Lethal Fentanyl and Cocaine Intoxication

The New England Journal of Medicine reported an outbreak of opioid intoxication in patients who had not used opioids previously and who had non-opioid substance use disorder. Eighteen patients over four days presented to the ER by EMS for suspected drug intoxication after smoking “crack “cocaine. All patients had arrived from the same Zip code.

The average age was 53 years of age and 67% were men. All patients were examined and found to be unresponsive with signs of opioid overdose: lethargy, pinpoint pupils, and respiratory distress. Initial urine drug screens confirmed cocaine but no other opioids. A total of 3 patients out of 18 expired. Fentanyl testing was not part of the initial drug screen

Urine testing for opioids was completed in 16 of the 18 patients using more sophisticated testing such as immunoassay and liquid chromatography. These tests were positive for cocaine and its metabolites and 15 patients confirmed fentanyl including the 3 that had expired. The results of these tests confirmed severe poisoning.

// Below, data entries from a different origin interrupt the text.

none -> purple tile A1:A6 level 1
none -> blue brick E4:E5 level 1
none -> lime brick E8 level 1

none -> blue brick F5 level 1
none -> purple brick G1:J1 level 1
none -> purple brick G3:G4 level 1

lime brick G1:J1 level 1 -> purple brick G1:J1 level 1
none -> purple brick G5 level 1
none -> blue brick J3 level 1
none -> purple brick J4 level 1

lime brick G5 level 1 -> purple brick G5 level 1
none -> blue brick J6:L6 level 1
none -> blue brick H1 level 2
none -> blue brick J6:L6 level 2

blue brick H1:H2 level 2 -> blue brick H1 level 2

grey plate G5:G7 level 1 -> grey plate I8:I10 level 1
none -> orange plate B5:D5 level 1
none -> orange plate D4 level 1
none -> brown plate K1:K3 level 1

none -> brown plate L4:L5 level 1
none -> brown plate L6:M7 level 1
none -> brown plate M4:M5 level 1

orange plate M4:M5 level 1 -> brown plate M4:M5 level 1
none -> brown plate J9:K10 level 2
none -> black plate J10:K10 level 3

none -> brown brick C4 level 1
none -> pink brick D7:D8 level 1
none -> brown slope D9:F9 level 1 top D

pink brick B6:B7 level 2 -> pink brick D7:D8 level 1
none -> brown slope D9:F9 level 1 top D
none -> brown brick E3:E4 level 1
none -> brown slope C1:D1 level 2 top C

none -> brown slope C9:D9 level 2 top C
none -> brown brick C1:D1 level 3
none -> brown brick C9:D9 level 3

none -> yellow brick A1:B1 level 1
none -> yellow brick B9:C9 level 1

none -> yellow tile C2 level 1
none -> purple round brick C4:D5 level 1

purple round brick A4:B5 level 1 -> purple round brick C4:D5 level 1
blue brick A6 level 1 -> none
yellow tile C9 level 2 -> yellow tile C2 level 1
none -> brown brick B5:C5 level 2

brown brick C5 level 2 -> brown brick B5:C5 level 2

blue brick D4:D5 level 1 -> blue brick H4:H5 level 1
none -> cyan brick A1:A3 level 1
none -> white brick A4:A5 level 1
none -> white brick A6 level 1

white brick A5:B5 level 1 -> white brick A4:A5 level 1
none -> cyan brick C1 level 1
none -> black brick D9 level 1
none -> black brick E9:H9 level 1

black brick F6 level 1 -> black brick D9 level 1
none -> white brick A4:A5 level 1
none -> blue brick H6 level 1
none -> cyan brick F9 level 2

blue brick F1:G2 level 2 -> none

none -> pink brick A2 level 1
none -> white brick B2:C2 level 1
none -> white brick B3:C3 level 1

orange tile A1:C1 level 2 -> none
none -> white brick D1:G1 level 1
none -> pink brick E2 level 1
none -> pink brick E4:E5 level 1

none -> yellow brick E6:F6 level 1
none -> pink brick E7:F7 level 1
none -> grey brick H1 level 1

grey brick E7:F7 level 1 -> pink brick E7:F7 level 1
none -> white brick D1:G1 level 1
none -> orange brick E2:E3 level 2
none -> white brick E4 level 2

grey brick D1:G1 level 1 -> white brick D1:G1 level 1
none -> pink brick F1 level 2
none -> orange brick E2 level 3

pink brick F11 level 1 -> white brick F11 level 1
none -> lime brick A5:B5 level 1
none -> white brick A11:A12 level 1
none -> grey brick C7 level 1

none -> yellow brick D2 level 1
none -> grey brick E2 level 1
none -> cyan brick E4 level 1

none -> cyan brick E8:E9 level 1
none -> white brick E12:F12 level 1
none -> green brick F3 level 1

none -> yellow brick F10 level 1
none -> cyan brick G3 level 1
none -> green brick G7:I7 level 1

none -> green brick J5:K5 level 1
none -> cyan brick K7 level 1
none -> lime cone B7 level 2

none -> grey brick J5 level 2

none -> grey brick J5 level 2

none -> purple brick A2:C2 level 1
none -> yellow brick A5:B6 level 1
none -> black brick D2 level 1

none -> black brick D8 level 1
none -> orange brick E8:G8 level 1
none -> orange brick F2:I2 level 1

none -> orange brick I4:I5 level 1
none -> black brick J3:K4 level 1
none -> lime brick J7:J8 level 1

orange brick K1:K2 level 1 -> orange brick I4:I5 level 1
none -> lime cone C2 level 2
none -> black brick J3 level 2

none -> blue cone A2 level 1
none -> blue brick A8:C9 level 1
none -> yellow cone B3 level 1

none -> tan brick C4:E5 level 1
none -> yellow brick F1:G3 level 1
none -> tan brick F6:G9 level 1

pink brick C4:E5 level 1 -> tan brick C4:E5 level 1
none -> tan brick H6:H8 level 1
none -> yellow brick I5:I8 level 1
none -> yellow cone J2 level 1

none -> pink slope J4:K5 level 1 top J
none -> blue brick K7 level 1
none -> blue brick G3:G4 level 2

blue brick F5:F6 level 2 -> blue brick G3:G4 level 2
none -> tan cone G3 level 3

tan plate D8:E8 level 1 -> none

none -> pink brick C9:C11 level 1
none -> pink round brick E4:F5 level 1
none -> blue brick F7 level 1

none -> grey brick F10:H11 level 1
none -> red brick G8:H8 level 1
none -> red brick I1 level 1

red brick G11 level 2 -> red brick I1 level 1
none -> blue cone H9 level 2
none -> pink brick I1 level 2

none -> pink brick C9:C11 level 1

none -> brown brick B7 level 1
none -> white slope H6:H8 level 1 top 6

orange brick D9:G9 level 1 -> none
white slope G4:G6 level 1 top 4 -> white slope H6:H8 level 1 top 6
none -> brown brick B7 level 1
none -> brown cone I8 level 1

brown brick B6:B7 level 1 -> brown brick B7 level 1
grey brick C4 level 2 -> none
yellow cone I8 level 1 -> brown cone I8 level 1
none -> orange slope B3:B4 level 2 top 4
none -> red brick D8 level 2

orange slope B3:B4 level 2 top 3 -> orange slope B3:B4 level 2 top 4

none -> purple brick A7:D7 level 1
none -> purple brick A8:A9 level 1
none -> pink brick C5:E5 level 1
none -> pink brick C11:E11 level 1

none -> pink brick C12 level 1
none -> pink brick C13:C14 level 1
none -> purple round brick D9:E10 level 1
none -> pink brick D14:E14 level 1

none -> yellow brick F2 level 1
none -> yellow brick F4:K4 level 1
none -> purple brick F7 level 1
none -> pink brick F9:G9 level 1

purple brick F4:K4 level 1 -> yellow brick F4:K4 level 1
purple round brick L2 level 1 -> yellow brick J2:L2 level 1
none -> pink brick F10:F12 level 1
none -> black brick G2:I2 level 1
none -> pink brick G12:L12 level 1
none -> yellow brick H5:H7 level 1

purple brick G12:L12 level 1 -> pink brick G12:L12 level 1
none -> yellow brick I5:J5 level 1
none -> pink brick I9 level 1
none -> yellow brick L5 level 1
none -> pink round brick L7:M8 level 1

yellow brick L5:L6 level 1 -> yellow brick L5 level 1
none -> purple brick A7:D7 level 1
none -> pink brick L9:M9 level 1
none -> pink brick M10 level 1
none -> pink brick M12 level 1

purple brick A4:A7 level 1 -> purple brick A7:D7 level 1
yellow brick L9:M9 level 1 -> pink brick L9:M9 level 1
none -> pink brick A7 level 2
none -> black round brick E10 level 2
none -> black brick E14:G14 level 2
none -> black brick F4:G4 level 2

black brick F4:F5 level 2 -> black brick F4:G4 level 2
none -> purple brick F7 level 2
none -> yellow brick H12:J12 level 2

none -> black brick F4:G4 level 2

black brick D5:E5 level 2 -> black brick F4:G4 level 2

Further investigation could not ascertain whether the poisoning was due to intentional adulteration or unintentional contamination of fentanyl.
All patients were treated aggressively with Naloxone in different forms. More aggressive urine drug testing may or may not have made a difference in three of the cases which died for failure to diagnose another opioid involved in this situation.

Unintended exposure to fentanyl poses extraordinary risks of respiratory depression and death. This especially holds true among patients without opioid tolerance. Drug users must beware.